Freedom and democracy can go hand in hand but are not the same thing
What we need to realize is that politics is, in the end, a limited practice concerned with governing. Violence, fear, conflict, and murder on the other hand are uses of force that exist within social life, something much broader. Force can be decided democratically but that, at some point, does not even make it just. Even if this war was decided by the security council, it would still have been as hypocritical as it is now, but just a little more legitimate in the eyes of the international community because it would not have revealed how weak they are to prevent the US from flexing its unilateral muscle. In the end we must not only look at decision making processes but at the degree of freedom people have from violence, fear, starvation, exploitation and murder to judge freedom and democracy within political and social systems. Obviously, freedom from force is important for democracy to be effective, but political freedom does not determine freedom from violence for citizens of the US or citizens of the other countries it invades. Democracy and freedom are dialectically in motion, playing off each other, not stemming from one another in a teleological relationship. Democracies are limited: they can protect the few (Rumsfeld and corporate elites) and the many (the American middle class and well-paid blue-collar workers) but currently they do not protect all (the exploited within the US and the citizens of countries who are forced clients to the US and whose corrupt governments are propped up and secured by US hegemony and strategic interests).

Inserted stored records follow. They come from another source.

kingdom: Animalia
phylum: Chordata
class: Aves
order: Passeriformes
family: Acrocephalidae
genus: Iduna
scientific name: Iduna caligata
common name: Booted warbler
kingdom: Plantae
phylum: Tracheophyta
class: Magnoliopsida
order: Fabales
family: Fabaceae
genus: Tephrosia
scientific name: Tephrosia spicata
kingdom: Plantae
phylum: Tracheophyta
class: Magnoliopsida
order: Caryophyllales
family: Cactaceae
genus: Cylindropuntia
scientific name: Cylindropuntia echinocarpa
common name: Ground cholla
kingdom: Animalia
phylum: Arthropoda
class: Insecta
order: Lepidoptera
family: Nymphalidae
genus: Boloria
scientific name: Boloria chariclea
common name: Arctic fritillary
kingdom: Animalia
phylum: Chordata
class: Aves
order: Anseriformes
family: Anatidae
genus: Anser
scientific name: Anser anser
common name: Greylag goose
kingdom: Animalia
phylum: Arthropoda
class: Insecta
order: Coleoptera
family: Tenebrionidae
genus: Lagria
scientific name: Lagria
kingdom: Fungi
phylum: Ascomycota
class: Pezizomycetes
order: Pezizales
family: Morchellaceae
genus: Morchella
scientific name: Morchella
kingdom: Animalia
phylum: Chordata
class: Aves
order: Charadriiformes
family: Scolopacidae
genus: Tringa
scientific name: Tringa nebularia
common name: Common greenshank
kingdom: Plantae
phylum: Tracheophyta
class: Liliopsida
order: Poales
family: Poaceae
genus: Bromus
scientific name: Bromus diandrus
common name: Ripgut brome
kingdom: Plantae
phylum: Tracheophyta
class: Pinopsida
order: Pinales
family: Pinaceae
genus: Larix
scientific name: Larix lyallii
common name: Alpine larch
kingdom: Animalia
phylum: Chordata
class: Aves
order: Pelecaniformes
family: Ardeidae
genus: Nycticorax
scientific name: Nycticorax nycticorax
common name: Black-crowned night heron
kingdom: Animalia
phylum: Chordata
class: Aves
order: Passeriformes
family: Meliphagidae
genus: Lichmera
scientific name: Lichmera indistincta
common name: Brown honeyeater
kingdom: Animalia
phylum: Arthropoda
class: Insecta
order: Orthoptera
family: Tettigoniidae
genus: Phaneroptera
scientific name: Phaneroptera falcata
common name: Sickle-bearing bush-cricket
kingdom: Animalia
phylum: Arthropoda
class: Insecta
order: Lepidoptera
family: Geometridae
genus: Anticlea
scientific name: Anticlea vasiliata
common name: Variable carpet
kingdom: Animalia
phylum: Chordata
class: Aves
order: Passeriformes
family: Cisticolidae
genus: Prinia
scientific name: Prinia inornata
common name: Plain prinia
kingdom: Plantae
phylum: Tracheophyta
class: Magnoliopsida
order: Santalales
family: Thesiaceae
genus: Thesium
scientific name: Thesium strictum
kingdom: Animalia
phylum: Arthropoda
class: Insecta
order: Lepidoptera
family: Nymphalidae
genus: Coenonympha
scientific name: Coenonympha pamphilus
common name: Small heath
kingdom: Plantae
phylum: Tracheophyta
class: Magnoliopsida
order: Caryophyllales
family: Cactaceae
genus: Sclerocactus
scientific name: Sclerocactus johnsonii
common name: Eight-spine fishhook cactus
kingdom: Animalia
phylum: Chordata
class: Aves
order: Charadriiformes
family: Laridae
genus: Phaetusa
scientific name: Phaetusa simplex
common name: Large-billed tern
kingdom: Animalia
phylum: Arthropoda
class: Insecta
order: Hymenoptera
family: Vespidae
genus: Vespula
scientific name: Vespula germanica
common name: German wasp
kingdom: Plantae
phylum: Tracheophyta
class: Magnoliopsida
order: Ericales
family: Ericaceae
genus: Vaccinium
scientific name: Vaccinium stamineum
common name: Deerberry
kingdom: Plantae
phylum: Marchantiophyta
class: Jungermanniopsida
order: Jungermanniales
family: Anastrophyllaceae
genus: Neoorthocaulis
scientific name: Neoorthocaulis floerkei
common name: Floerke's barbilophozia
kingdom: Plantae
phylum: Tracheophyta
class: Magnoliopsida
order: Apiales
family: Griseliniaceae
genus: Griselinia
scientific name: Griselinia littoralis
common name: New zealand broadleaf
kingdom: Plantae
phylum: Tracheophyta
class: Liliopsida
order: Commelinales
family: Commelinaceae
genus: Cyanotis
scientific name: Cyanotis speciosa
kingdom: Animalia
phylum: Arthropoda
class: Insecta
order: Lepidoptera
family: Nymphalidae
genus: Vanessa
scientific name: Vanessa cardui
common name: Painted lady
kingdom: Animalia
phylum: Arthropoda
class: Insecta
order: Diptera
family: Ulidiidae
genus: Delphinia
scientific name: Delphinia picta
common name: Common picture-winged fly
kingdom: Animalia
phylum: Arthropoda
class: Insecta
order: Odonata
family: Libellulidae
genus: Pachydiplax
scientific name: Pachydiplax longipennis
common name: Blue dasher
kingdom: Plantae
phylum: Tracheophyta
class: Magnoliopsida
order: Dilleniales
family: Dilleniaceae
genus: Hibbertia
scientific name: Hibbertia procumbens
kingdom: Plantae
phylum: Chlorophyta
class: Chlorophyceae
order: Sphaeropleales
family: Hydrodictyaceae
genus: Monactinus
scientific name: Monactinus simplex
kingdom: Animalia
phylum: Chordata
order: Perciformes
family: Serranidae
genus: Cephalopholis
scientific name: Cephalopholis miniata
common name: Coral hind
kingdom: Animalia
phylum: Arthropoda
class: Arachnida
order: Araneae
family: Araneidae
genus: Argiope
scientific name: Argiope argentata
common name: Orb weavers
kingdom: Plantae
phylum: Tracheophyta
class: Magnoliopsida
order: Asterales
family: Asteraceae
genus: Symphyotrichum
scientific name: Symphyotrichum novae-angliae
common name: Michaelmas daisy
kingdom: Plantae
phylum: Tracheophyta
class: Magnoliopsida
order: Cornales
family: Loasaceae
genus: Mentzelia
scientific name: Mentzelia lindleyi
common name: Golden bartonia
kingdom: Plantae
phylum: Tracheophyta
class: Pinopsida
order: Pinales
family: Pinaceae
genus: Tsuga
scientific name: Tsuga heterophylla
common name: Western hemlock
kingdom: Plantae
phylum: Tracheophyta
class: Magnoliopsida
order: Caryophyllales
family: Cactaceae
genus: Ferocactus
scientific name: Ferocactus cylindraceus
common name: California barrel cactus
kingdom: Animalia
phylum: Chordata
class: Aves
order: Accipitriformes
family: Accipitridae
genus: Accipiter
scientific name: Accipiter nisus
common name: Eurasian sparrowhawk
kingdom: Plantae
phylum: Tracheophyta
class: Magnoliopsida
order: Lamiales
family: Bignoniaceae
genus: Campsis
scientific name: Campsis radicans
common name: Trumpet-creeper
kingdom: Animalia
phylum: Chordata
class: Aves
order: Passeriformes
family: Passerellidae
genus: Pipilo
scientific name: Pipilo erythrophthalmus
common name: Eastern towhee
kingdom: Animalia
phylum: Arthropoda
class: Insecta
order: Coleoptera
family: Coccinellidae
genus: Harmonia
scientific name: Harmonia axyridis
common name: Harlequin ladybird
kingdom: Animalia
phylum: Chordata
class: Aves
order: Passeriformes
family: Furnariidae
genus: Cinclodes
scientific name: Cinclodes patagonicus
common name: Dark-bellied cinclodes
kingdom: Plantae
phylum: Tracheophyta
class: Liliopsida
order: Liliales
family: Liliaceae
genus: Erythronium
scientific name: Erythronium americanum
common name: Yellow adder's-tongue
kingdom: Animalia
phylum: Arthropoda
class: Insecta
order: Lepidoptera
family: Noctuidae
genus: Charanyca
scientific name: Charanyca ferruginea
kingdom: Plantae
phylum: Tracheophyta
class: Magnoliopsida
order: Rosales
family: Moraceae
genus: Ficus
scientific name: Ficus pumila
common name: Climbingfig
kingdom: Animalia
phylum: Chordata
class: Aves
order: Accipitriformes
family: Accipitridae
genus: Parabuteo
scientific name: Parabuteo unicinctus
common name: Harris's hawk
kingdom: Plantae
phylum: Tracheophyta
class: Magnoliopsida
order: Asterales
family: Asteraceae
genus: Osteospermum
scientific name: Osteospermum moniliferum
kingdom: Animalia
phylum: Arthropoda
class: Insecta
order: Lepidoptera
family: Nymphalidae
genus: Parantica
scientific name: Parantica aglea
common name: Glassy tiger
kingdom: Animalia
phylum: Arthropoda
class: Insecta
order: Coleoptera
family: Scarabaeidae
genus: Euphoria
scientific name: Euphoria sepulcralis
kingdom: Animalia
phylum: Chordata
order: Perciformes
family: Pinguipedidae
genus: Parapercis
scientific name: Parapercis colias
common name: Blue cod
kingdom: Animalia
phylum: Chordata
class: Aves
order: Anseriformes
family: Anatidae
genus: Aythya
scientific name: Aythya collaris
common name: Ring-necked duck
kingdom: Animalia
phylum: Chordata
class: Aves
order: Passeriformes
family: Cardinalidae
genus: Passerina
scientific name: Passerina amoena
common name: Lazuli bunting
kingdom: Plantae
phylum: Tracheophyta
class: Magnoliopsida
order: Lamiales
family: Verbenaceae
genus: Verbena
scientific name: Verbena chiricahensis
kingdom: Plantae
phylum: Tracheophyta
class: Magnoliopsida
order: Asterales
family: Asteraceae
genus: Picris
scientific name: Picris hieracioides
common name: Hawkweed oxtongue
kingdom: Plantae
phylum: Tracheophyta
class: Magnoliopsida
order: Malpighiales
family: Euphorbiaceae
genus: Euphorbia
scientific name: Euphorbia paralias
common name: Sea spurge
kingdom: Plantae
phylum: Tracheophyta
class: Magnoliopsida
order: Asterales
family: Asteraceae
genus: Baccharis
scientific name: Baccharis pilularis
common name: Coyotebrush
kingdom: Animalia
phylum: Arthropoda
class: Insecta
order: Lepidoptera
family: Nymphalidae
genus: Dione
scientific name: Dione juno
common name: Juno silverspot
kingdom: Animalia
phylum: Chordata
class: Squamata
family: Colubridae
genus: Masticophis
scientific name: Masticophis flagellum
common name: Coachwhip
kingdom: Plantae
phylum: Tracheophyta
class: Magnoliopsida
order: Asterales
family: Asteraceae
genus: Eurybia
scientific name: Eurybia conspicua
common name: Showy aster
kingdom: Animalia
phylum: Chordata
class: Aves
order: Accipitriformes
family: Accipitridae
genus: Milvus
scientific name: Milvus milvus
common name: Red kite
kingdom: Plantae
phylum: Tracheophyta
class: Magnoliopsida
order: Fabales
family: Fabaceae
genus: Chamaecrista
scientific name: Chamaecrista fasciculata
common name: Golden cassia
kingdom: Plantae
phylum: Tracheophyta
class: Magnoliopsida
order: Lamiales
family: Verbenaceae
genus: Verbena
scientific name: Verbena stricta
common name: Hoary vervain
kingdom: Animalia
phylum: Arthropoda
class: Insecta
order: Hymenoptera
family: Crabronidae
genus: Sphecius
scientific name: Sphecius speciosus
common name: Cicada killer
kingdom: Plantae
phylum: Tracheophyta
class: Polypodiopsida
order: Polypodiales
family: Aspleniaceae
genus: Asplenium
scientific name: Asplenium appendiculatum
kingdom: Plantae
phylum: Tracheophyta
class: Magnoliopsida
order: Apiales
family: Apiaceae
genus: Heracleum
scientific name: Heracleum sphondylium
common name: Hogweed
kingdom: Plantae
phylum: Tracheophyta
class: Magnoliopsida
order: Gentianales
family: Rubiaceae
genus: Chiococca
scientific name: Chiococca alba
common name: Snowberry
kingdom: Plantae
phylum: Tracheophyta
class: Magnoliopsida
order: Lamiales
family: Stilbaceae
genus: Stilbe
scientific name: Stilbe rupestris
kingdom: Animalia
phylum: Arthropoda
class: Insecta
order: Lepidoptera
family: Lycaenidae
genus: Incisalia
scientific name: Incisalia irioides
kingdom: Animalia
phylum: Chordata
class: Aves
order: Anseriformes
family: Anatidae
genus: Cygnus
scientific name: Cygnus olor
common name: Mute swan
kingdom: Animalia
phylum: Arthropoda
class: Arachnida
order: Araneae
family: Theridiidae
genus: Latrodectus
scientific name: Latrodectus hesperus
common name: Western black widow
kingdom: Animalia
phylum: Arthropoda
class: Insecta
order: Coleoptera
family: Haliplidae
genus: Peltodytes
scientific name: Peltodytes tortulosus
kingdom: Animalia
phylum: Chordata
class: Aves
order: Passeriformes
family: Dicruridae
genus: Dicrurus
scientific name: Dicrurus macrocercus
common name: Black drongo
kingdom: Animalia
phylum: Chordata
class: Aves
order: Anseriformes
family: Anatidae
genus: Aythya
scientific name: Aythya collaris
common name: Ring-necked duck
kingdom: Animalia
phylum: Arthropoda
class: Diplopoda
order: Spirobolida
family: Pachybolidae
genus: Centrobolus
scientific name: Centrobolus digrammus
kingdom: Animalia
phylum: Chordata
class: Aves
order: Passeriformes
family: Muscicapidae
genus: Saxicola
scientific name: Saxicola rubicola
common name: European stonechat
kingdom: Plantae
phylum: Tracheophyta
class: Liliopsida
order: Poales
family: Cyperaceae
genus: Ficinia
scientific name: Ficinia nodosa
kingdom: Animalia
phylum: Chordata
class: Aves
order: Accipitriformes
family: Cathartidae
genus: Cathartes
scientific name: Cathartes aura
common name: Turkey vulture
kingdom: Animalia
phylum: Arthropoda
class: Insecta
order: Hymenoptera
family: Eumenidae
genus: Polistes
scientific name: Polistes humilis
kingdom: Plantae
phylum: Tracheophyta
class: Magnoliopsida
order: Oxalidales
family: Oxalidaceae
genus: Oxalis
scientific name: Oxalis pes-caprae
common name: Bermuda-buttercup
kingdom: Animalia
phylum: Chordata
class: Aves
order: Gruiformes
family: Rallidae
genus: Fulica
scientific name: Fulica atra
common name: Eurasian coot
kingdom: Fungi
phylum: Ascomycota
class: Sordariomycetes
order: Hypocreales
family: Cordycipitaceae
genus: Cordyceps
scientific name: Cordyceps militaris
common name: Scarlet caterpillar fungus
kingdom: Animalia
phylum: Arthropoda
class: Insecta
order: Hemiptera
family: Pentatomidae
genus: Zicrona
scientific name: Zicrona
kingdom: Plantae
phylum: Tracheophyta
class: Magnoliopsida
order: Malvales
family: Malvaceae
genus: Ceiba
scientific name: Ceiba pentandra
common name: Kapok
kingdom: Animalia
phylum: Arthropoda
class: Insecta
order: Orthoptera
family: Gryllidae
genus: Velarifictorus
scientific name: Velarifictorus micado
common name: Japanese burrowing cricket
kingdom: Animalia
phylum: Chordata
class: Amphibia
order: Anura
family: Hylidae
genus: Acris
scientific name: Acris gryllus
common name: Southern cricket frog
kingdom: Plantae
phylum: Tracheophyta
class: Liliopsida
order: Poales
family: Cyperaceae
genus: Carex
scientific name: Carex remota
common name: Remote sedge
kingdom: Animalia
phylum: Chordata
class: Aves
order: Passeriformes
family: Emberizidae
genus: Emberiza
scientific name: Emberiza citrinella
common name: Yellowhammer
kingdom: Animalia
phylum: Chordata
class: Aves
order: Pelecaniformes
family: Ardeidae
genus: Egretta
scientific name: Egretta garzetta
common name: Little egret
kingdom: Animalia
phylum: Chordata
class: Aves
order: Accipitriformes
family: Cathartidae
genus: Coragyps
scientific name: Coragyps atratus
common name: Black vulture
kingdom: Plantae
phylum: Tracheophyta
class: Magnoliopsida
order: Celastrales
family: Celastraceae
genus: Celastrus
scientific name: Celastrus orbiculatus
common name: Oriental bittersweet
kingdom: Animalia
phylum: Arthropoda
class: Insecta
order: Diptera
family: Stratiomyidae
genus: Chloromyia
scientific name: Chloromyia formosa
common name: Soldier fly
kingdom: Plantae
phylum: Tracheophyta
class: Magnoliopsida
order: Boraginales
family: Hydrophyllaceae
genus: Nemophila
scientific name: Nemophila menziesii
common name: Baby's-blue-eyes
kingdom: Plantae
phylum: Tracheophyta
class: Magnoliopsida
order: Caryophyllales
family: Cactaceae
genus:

Talking to Americans about democracy
The American anti-war movements have a difficult task ahead of themselves. They have to convince ordinary Americans, many of whom believe in their system of government and who may be content with it, that their system is being used by a few to brutalize others, that its goals are hypocritical, its allies also corrupt and despotic. Perhaps American citizens, and people in general, need to realize that yes, democracy is important, but that in the final analysis one has to have an appreciation of ethics to act accordingly in a situation that involves force; that you simply can't excuse self-righteous violent actions abroad (or at home) to keep resources flowing and markets subjected to your products; that you can't work with one despotic regime (America's current allies in the Middle East, Iraq before 1990, Suharto's Indonesia, Pinochet's Chile, the list goes on) to cancel another one out; that you can't use force without justifying it, and even when a justification partially exists expand it into a pretext to bomb and maim the innocent directly (through depleted uranium cluster bombs) or indirectly (through military support to other state terrorists in Israel or Columbia). What the anti-war movement must make clear to Americans is that this war is not about ethics or long term freedom from force, this war is about the insulation of power for a few through conquest carried out by a democracy that is sadly their own.